Nancy Parkinson has learned that helping children heal from the loss of a loved one is less about leading and more about listening.
"Really what you're there for is to just normalize things and to help them feel like they're not the only one this has happened to," said Parkinson, a volunteer group facilitator for Buddy's Place childhood grief program. "You're not the therapist for these kids."

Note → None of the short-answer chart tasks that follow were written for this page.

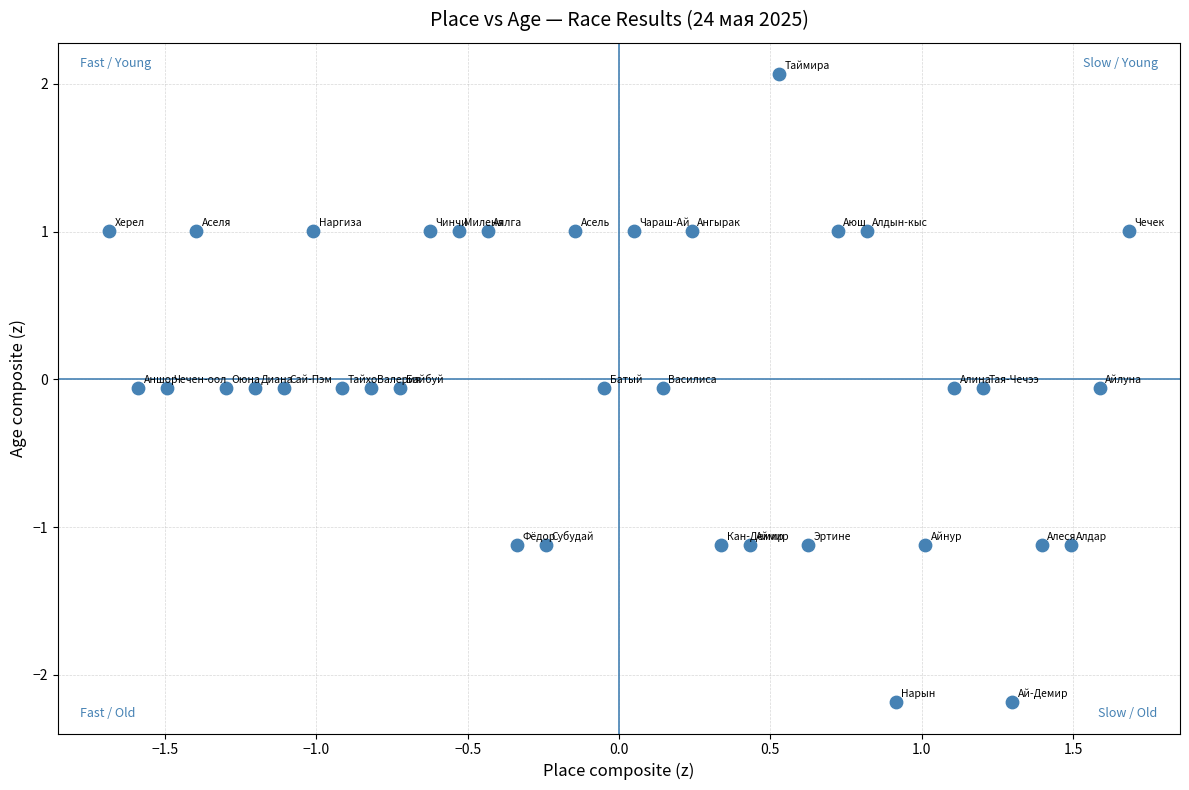

What is the range of X values (max minus min)?

3.4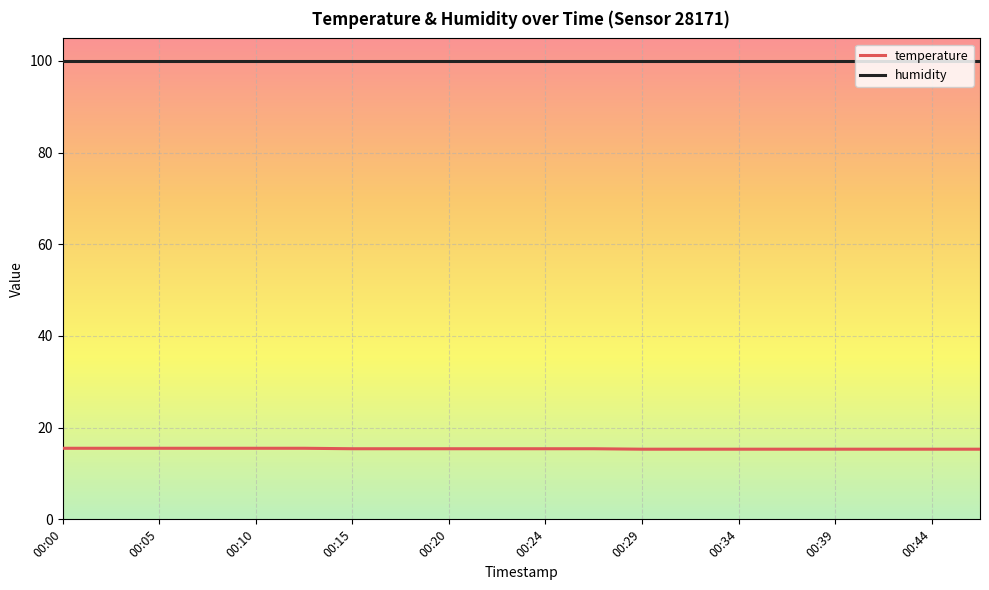

What is the minimum value shown in the chart?

15.3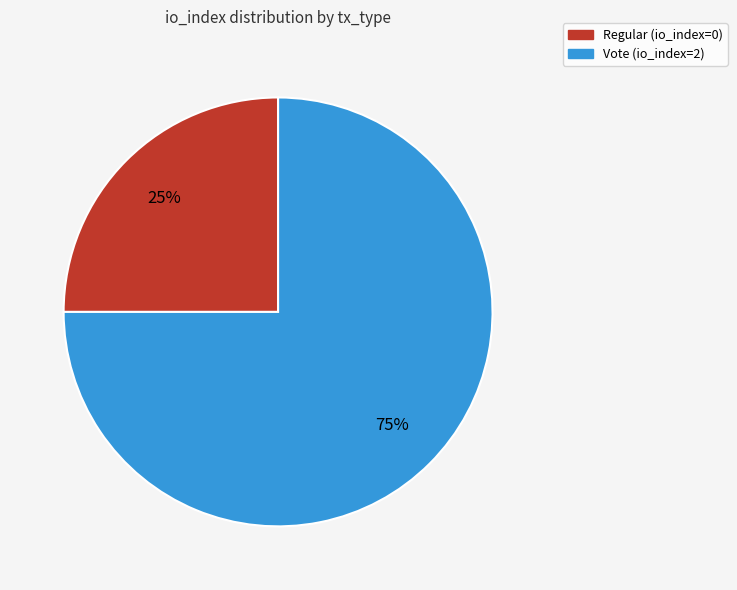

Is the sum of Regular and Vote greater than half?

Yes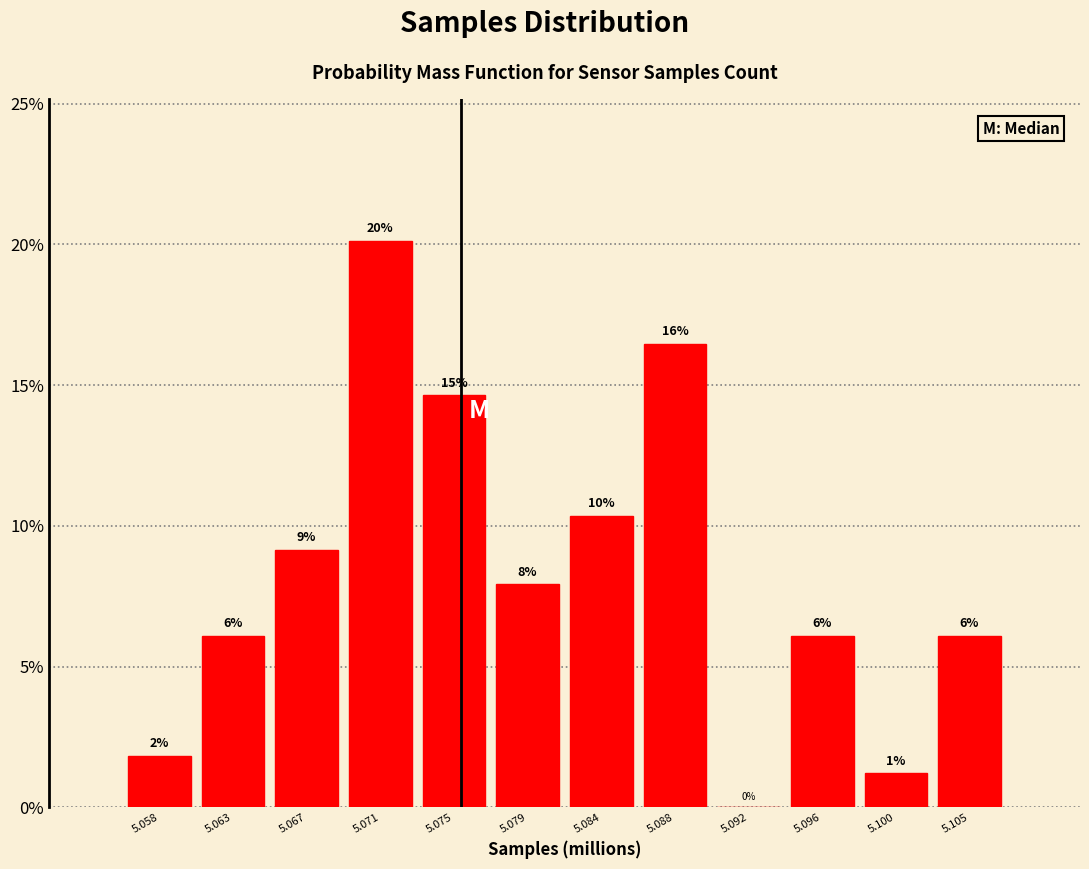

Are the bars horizontal?

No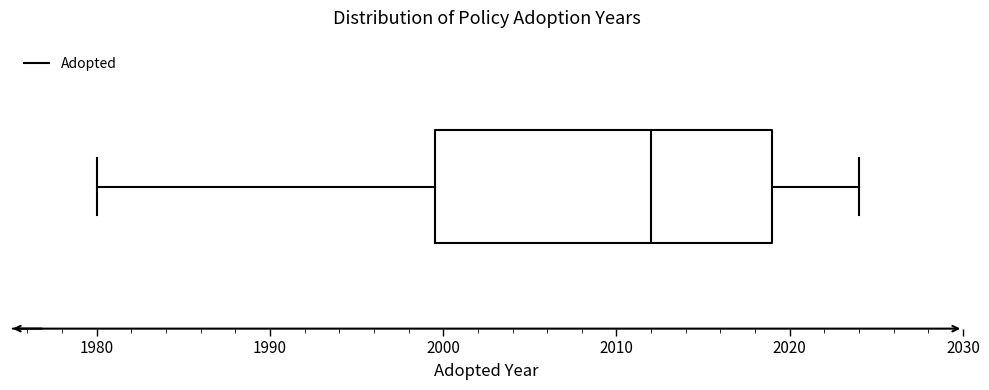

Where does the left whisker of the box end on the x-axis? The values are not printed on the chart, so give them approximately, as read against the axis.

1980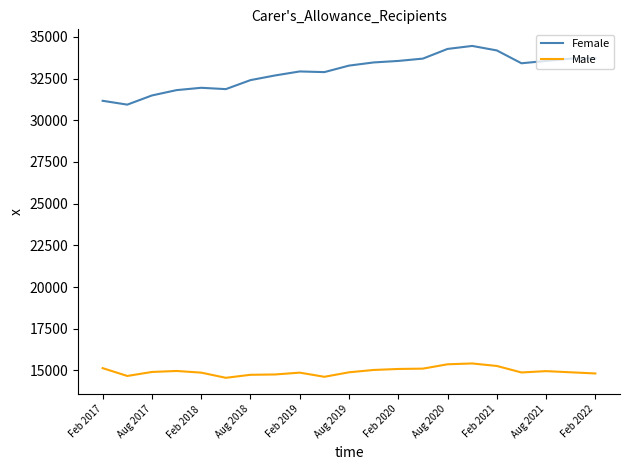

What is the maximum value for Male?

15420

Buddy's Place is a dimension of Pillars Community Health, which is celebrating 100 years of providing services in Chicago's west and southwest suburbs. Buddy's Place is celebrating its own milestone this year - its 20th anniversary.
Through both monthly support groups and eight-week sessions in the spring and fall, Buddy's Place comes alongside youth ages 4-18 to support them and their families through bereavement.
Parkinson, who lost her mom as a teen and saw her sister become a widowed mother of young children, makes sure not to inject her own experience in the discussion. Conversations are aimed at unlocking participants' feelings and receive them with a non-judgmental ear.
"Your point is not to ask a question and want an answer from that kid. It's really just to throw things out that might trigger them to express a thought," Parkinson said.
Sometimes the result is silence. And that's OK.
"To be comfortable with quiet," she said of an important skill she and other facilitators acquire. "Your job is to give them the physical space and the mental space to share what they want to share."
Parkinson half-joked that, as an empty-nester, these strategies came too late. "There are a lot of tools in this toolkit I could have used 20 years ago," she lamented.
Parkinson previously worked as a speech pathologist, meeting husband Tony - a native of western Illinois - while employed by a hospital in Davenport, Iowa. She also worked at Hinsdale and La Grange hospitals after moving here.
A few years ago, having retired for family reasons, she was seeking a way to serve the community and saw a notice for Buddy's Place.
"I just was looking for something else to do, a little more of an endeavor," Parkinson said.
After a comprehensive training program, she worked primarily with teenagers. When approached about facilitating preschool- and kindergarten-age groups in the last year, Parkinson worried whether she could engage them. Her concerns were quickly allayed.
"They expressed just as deep feelings as the teenagers. And, in some ways, they're a little more uninhibited," she said.
At the close of each eight-week session, a ceremony is held where participants exchange rocks and words of appreciation for one another. That's often when those who have been reticent up until then reveal the impact the group has had.
"Some of the kids who've said nothing come up with the most profound things about each of their co-group participants," Parkinson said.
"You feel like you're making good use of your time."